We arrived just after 3 pm to make sure that we had a chance to build lanterns before the supplies ran out. All you need to make a glass lantern is a glass jar, glue (mixed with water), and colourful tissue paper. You need to
- Cover the jar in glue
- Rip up tissue paper
- Stick tissue paper to glass jar, adding more glue as required
- And finish it off with another layer of glue
After making our lanterns, clever little bamboo handles were added by one of the volunteers. We noticed afterwards that tea lights were also glued to the bottom of the jars. The concept was to bring back your lantern that night and it would be lit by a volunteer for the festivities.
We didn’t stick around long, but we made our way back to Victoria Park around 9 pm to take in the evening’s celebrations.
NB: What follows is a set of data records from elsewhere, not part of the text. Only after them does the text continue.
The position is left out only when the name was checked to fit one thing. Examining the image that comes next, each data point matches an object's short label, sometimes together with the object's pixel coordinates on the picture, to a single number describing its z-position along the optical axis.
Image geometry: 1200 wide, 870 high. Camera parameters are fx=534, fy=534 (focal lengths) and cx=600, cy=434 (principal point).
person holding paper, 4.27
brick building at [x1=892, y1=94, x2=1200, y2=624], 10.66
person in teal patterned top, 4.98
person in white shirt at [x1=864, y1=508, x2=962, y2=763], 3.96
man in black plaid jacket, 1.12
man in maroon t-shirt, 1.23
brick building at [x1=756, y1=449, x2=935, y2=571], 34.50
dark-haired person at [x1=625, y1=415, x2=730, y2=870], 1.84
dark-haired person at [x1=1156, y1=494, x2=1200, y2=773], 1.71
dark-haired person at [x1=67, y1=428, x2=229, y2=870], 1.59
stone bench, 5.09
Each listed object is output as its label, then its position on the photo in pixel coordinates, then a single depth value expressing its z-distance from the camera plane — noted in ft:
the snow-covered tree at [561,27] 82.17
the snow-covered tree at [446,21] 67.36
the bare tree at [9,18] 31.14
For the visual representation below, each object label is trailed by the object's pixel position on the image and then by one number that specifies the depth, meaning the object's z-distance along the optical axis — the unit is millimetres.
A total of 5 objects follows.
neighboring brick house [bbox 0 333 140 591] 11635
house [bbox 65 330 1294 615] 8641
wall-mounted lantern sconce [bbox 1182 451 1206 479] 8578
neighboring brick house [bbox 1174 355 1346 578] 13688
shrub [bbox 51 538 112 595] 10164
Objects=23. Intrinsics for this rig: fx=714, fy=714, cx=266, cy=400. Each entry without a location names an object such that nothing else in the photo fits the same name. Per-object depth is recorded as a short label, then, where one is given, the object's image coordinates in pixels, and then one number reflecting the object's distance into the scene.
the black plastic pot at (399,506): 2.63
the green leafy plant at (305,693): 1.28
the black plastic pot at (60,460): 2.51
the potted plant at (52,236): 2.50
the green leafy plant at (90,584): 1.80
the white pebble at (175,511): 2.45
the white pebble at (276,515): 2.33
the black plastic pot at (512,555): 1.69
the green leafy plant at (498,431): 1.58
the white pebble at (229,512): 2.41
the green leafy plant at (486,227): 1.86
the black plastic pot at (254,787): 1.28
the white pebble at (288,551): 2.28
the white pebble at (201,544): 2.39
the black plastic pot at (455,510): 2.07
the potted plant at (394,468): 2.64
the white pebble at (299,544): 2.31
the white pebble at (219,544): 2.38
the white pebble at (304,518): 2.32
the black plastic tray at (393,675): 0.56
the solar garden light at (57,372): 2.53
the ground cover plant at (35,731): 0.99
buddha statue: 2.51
We made our way through the crowd, past the belly dancers onstage, around the baseball diamond, and up onto the hill to get a good vantage point for the fire (light) dancing show. On our way there, we stopped to take a look at some of the 500 glass lanterns that filled up the buried stream of Bennett’s Brook, as well as the larger handmade lanterns hanging above them.
Unfortunately due to a recent fire ban, the lanterns couldn’t be lit with the usual tea lights, and had to be lit up by glow sticks. The effect wasn’t ideal, but they did what they could, and the lanterns still looked great.